Subsequently, this KPI also lets you measure the effectiveness of actions that are implemented to reduce patient no-shows and cancellations. This includes monitoring how quickly your schedules are filled up, the pace of follow-ups and appointment reminders, and the effectiveness of including payment options while setting up appointments.
Importance of Case Acceptance Rates
Case acceptance rates, while being a vital KPI to measure production, also helps you determine the effectiveness of your plan presentations. Case acceptance rates are considered to be the most variable KPIs in dental practices. It is important to set targets for case acceptance that reflects the type and complexity of treatments. For instance, a 90% target for single-tooth procedures is acceptable while this figure could be lower for more complex treatment procedures.
Collection rates are a powerful KPI and can ultimately make or break the cash flow and income at a practice. An average practice forfeits around 9% of its yearly production to uncollected insurance revenue. This accounts for the average annual revenue lost to uncollected insurance benefits to around $135000. The dimensions within this KPI include Over the counter collections (OTCs), AR status, and aging followed by outstanding claim status.
Overheads can be widely classified into fixed and variable overheads. These include everything from infrastructure overheads, equipment, tools, labor costs, and dental supplies. It is recommended to consider the staff labor percentage as an independent KPI because labor is the single largest expense in a practice. This covers the defined percentages for general practice, orthodontics, pediatric dentistry, oral and maxillofacial surgery, and other clinical and non-clinical staff overheads.
In conclusion, a monthly measure, monitor, and track for vital KPIs help refine the performance of your practice.

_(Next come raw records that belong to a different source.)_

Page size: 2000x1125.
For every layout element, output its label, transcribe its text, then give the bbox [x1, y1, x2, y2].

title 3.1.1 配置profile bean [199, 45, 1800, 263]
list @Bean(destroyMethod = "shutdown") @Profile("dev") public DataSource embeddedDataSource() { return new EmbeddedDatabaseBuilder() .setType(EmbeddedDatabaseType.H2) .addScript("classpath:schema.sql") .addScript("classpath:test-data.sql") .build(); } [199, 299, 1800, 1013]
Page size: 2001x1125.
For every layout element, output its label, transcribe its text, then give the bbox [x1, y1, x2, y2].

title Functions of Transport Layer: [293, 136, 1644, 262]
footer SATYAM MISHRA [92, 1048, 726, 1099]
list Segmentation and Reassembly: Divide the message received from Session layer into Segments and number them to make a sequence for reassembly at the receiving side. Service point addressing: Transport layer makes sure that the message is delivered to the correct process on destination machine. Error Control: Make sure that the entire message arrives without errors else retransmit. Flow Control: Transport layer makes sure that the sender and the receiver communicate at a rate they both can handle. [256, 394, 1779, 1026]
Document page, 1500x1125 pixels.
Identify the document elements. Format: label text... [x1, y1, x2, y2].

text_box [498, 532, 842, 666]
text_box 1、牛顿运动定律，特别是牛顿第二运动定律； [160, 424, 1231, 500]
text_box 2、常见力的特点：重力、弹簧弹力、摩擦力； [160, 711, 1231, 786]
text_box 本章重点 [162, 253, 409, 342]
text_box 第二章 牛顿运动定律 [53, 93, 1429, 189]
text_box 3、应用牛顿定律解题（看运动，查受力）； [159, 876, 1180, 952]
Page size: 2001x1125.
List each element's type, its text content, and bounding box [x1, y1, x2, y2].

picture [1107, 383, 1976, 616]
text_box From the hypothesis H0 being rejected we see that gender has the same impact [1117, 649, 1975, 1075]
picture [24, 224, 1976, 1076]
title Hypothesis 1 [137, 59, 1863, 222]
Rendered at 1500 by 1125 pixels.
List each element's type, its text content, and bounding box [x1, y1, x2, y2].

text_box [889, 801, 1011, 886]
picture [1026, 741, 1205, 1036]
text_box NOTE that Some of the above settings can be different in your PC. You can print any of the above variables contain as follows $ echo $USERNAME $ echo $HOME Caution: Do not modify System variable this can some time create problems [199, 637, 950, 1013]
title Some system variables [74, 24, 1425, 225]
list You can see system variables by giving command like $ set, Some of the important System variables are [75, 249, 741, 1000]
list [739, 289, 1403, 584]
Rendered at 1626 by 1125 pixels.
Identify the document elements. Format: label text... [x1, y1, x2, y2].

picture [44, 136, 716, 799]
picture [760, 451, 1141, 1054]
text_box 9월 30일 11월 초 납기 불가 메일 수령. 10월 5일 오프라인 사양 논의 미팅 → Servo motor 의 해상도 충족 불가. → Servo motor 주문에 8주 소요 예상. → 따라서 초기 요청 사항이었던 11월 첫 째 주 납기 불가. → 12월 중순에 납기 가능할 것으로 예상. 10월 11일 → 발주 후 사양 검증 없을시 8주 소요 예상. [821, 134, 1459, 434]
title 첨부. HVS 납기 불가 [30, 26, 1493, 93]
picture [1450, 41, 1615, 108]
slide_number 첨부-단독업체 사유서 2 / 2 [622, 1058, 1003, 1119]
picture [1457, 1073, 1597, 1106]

Not only does it help you stay abreast of the performance narrative, but it also lays the foundations to set effective goals and targets. Moreover, this is the best approach to measure your return on efforts and make informed decisions. CareStack presents you the vital KPIs and associated data metrics, thus providing you with a single source of truth when it comes to tracking practice performance. Having a set of relevant pre-defined KPIs in hand, analyzing the practice’s performance will be a lot easier.